Few men are admired by their servants.
      - [Admiration]

For me, who only desire to become wise, not more learned or eloquent, these logical or Aristotelian dispositions of parts are of no use.
      - [Logic]

For there is no air that men so greedily draw in, that diffuses itself so soon, and that penetrates so deep as that of license.
      - [License]

Fortune does us neither good nor hurt; she only presents us the matter, and the seed, which our soul, more powerfully than she, turns and applies as she best pleases; being the sole cause and sovereign mistress of her own happy or unhappy condition.
      - [Fortune]

Fortune, to show us her power in all things, and to abate our presumption, seeing she could not make fools wise, has made them fortunate.
      - [Fortune]

Friendship that possesses the whole soul, and there rules and sways with an absolute sovereignty, can admit of no rival.
      - [Friendship]

Gentleness and repose are paramount to everything else in woman.
      - [Gentleness]

Have you known how to compose your manners?
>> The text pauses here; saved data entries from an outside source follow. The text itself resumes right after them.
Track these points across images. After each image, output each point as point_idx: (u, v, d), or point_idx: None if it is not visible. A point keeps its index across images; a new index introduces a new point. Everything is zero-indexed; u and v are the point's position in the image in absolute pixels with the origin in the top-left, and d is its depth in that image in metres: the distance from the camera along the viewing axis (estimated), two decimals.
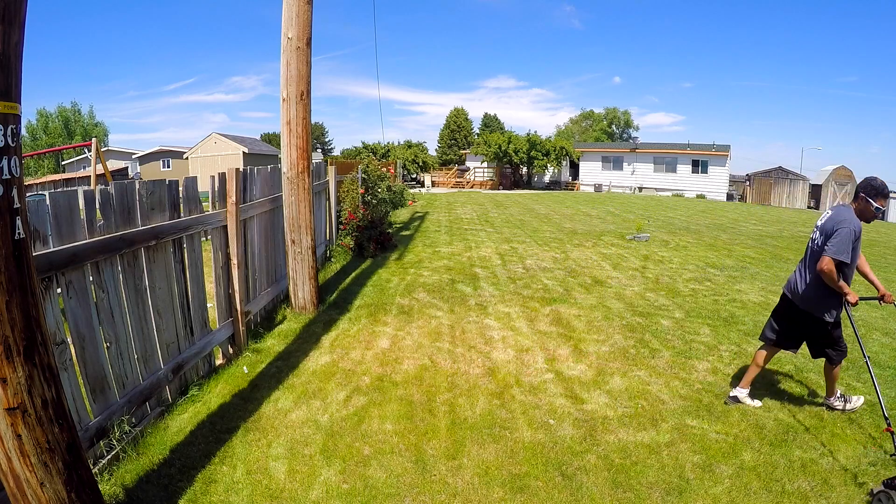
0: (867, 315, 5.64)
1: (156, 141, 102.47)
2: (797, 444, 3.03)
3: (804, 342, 3.48)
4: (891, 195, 28.21)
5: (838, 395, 3.46)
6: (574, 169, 36.94)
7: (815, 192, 30.86)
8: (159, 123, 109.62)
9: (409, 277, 6.98)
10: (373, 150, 34.96)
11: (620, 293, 6.35)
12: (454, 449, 2.97)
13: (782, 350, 3.61)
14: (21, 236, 1.67)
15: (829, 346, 3.34)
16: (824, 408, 3.46)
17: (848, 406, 3.42)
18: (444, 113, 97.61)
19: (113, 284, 2.79)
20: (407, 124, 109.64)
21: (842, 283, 3.14)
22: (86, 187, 3.05)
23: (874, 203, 3.10)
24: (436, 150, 54.98)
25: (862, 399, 3.46)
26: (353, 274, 7.15)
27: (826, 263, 3.08)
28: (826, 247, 3.12)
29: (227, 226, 4.10)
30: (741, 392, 3.53)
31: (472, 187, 34.69)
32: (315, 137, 60.41)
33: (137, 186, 2.99)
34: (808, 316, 3.32)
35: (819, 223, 3.29)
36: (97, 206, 2.69)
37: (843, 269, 3.17)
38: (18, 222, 1.66)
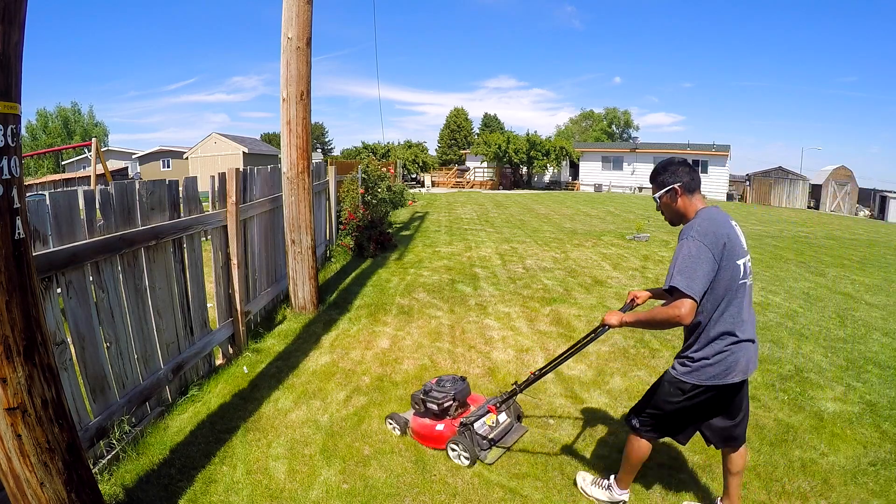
0: (867, 315, 5.64)
1: (156, 141, 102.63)
2: (797, 444, 3.03)
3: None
4: (890, 195, 27.94)
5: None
6: (574, 169, 36.93)
7: (815, 192, 30.83)
8: (159, 123, 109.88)
9: (409, 277, 6.98)
10: (373, 150, 34.94)
11: (620, 293, 6.35)
12: None
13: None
14: (21, 236, 1.67)
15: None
16: (823, 408, 3.46)
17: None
18: (444, 113, 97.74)
19: (113, 284, 2.79)
20: (407, 124, 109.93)
21: None
22: (86, 187, 3.05)
23: None
24: (436, 150, 54.96)
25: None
26: (353, 274, 7.15)
27: None
28: None
29: (227, 226, 4.10)
30: None
31: (472, 187, 34.68)
32: (315, 137, 60.40)
33: (137, 186, 2.99)
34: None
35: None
36: (97, 206, 2.69)
37: None
38: (18, 222, 1.66)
You have done a great deal more than he who has composed books. Have you known how to take repose? You have done more than he who has taken cities and empires.
      - [Repose]

He that first likened glory to a shadow did better than he was aware of. They are both of them things excellently vain. Glory also, like a shadow, goes sometimes before the body, and sometimes in length infinitely exceeds it.
      - [Glory]

He who establishes his argument by noise and command shows that his reason is weak.
      - [Reason]

He who has not a good memory should never take upon him the trade of lying.
      - [Lying]

His thoughts have a high aim, though their dwelling be in the vale of a humble heart.
      - [Thought]

Human wisdom makes as ill use of her talent when she exercises it in rescinding from the number and sweetness of those pleasures that are naturally our due, as she employs it favorably and well in artificially disguising and tricking out the ills of life to alleviate the sense of them.
      - [Wisdom]

I care not so much what I am in the opinion of others as what I am in my own; I would be rich of myself and not by borrowing.
      - [Self-respect]

I find no quality so easy for a man to counterfeit as devotion, though his life and manner are not conformable to it; the essence of it is abstruse and occult, but the appearances easy and showy.
      - [Devotion]

I have here only made a nosegay of culled flowers, and have brought nothing of my own but the thread that ties them.
      - [Quotations]

I look upon, the too good opinion that man has of himself to be the nursing-mother of all the false opinions, both public and private.
      - [Self-esteem]

I love a friendship that flatters itself in the sharpness and vigor of its communications.
      - [Friendship]

I quote others only in order the better to express myself.
      - [Quotations]

I seek in the reading of my books only to please myself by an irreproachable diversion; or if I study it is for no other science than that which treats of the knowledge of myself, and instructs me how to die and live well.